世事多苦,誰又能僥倖能免?當命運之錘毫無憐惜擊落時,能鏗然一意念之劍憤然相架,擊出霹靂火花的勇者,才配直立成人。
行走、拼殺、競爭、勝出,永遠靠的不是血脈,而是靈魂裡脈動的敢於向日長嘯一戟裂天的激血。

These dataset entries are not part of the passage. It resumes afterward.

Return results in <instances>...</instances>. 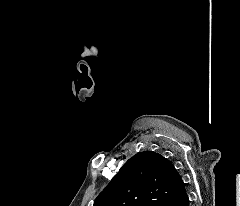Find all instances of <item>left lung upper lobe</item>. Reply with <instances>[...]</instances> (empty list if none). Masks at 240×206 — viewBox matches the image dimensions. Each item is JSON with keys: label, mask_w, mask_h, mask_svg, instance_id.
<instances>
[{"label": "left lung upper lobe", "mask_w": 240, "mask_h": 206, "mask_svg": "<svg viewBox=\"0 0 240 206\" xmlns=\"http://www.w3.org/2000/svg\"><path fill=\"white\" fill-rule=\"evenodd\" d=\"M180 180L167 158L153 151L139 152L123 165L94 206H167Z\"/></svg>", "instance_id": "obj_1"}]
</instances>
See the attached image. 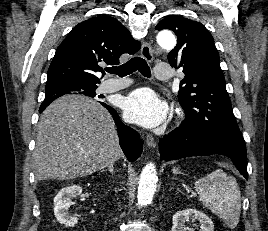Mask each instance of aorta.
<instances>
[{"label": "aorta", "mask_w": 268, "mask_h": 231, "mask_svg": "<svg viewBox=\"0 0 268 231\" xmlns=\"http://www.w3.org/2000/svg\"><path fill=\"white\" fill-rule=\"evenodd\" d=\"M159 46L165 50H170L176 45V39L170 32H160L157 36ZM158 181L156 167L153 163H148L143 168L139 184L137 200L139 206H144L149 203L156 191V184Z\"/></svg>", "instance_id": "obj_1"}]
</instances>
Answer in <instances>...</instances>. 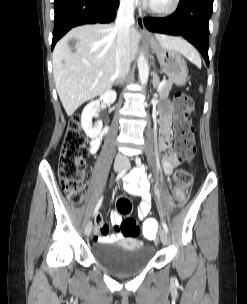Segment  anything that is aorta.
<instances>
[{"mask_svg":"<svg viewBox=\"0 0 247 304\" xmlns=\"http://www.w3.org/2000/svg\"><path fill=\"white\" fill-rule=\"evenodd\" d=\"M138 69H139V78L142 86H145L148 82L149 76V66L144 54L141 52L138 57Z\"/></svg>","mask_w":247,"mask_h":304,"instance_id":"aorta-1","label":"aorta"}]
</instances>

笑聲裡,秦長歌聲音清晰,漠然道,「再給你半刻鐘――你再不笑完,我就不給你機會了――我的耳膜比什麼都要緊。」
笑聲忽收,迅速得彷彿剛才根本沒有悲憤長笑過,魏天祀已經恢復了平靜,甚至恢復了他帶點陰冷的獨特溫柔。
他語聲平緩的道:「我要回國,車子就不還給你了。」
「我不喜歡賴賬的人,」秦長歌淡淡道,「而且和我能給你的東西相比,車子算什麼。」
狐疑的皺眉,並不問秦長歌打算幫他什麼,魏天祀道:「你有何理由幫我?用心何在?」
「事成之後,以風歧十二州相贈。」秦長歌答得乾脆。
微微一震,魏天祀立生警惕,「你是西梁皇室中人?」
「不是,」秦長歌道:「你不是庸人,你當知道,在你們北魏,有一支神秘勢力,平日以從商為幌子,暗地裡從事一些隱秘事務,但是他們絕不隸屬西梁皇室――你掌握著飛鷹衛,相信給過你類似的密報。」
「是的,」魏天祀目光深思,「那個組織我隱約知道,也花費了功夫追查,但對方隱蔽的功夫了得,每次在我即將摸到老底的時候失去線索,我一直懷疑北魏高層有人與之勾結,洩露我們的動向――原來那是你隸屬的組織。」
「天下分六國,六國中三足鼎立,一統天下之夢想,是所有君主日夜思謀的想望,」秦長歌神情傲然而遙遠,「然而存在於這內川大陸之上的,絕不僅僅是這六國勢力,還有些潛伏在暗處的勢力,養精蓄銳韜光養晦,不以自己不足的力量和一國機器做抗爭,都在等待著天下大亂的那一時機,只有亂,才能從中取利,眼下戰爭在即,變亂將起,天下格局,即將重新洗牌,能不能從中分一杯羹,各有各的謀劃。」
「我們的謀劃就是,」秦長歌一笑,「助天命之子晉王殿下你,奪得北魏王位,不過不必擔心,我們對北魏毫無興趣,我們需要的是利益共享,你以十二州相贈,有了這一方立足的地盤,我們就擁有了立國的國土,我們的目標是西梁,而你也知道,西梁越亂,對你北魏,是有益無害的。」